Show all lines of the entries in which the word "shipping" is found.

(Beginning of Extracted entries)

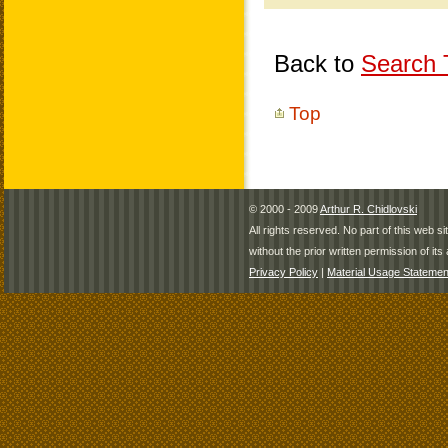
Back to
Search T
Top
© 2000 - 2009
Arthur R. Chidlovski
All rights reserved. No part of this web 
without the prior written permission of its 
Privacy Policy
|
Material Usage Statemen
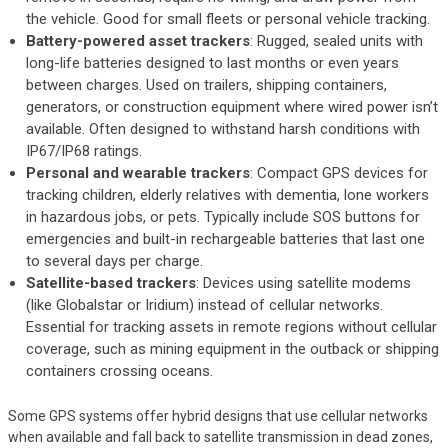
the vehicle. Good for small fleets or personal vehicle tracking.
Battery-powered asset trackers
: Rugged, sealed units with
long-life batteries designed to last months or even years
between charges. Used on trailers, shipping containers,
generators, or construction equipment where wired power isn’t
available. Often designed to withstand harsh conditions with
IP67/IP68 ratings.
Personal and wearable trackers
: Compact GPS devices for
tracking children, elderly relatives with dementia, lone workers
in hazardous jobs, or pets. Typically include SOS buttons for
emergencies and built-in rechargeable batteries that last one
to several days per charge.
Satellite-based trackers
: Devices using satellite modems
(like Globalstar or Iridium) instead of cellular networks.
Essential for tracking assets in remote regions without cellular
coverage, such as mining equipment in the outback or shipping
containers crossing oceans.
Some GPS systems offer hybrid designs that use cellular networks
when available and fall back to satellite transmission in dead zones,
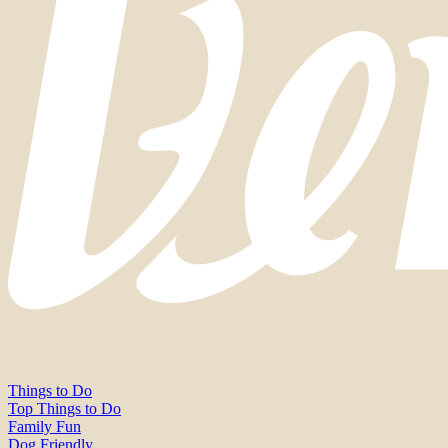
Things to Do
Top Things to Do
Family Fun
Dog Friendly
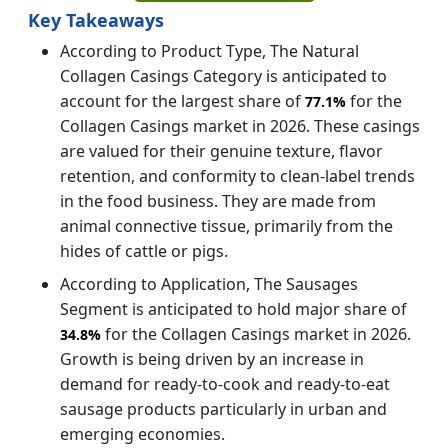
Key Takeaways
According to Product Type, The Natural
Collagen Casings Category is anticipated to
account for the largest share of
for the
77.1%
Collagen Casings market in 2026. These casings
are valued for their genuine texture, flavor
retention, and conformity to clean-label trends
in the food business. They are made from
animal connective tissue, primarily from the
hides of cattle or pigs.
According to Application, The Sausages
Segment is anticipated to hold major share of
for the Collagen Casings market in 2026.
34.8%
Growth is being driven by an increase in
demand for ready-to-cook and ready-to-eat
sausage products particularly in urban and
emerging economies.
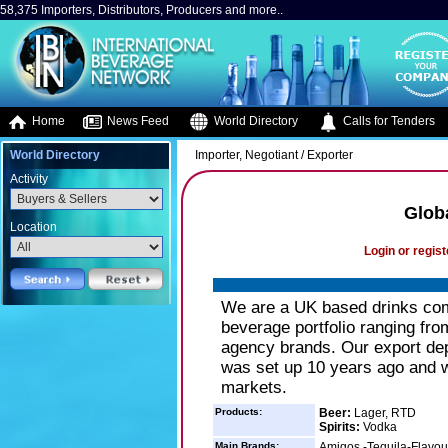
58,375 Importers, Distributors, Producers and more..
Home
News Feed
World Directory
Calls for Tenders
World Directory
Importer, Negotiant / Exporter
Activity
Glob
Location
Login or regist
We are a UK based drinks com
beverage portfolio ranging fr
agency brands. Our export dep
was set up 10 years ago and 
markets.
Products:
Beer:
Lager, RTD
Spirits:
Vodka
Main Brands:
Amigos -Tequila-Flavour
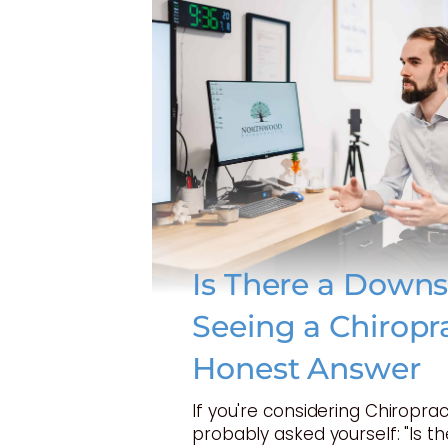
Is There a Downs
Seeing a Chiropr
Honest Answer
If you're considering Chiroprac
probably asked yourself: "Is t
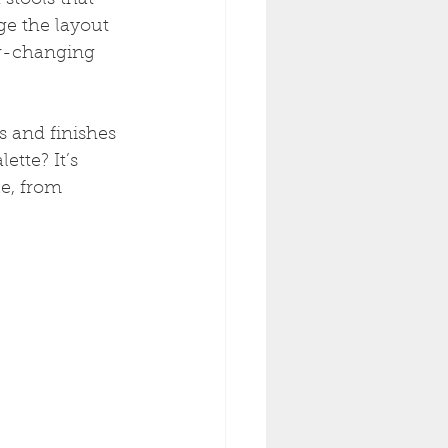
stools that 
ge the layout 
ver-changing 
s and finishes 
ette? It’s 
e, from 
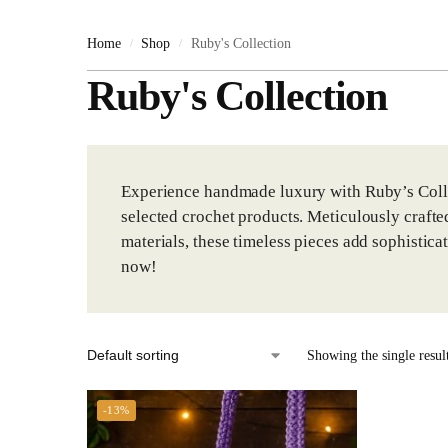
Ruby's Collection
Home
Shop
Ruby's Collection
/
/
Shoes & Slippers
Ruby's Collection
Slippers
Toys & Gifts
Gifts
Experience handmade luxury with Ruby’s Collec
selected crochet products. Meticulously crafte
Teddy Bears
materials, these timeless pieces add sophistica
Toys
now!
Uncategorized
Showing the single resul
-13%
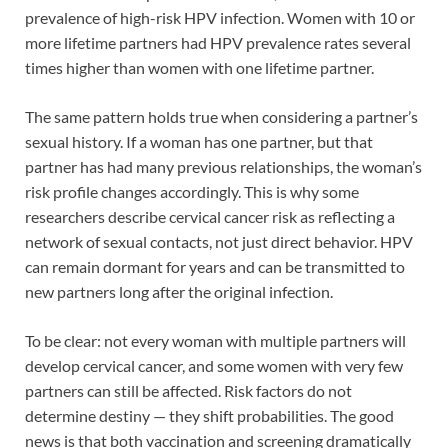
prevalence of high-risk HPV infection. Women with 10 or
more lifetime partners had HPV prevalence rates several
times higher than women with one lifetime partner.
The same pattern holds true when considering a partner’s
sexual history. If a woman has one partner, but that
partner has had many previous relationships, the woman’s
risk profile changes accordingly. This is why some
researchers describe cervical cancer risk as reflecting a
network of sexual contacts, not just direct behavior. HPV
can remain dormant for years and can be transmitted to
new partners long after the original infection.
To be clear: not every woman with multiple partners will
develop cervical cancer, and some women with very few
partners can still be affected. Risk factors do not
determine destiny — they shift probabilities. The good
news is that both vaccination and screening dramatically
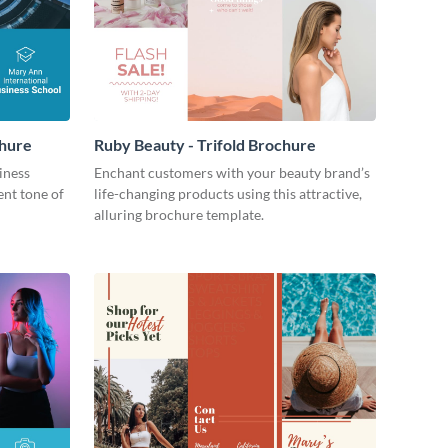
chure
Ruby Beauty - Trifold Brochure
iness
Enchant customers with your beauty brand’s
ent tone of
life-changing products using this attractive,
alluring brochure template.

(End of Extracted entries)

Response area
between charges. Used on trailers, shipping containers,
coverage, such as mining equipment in the outback or shipping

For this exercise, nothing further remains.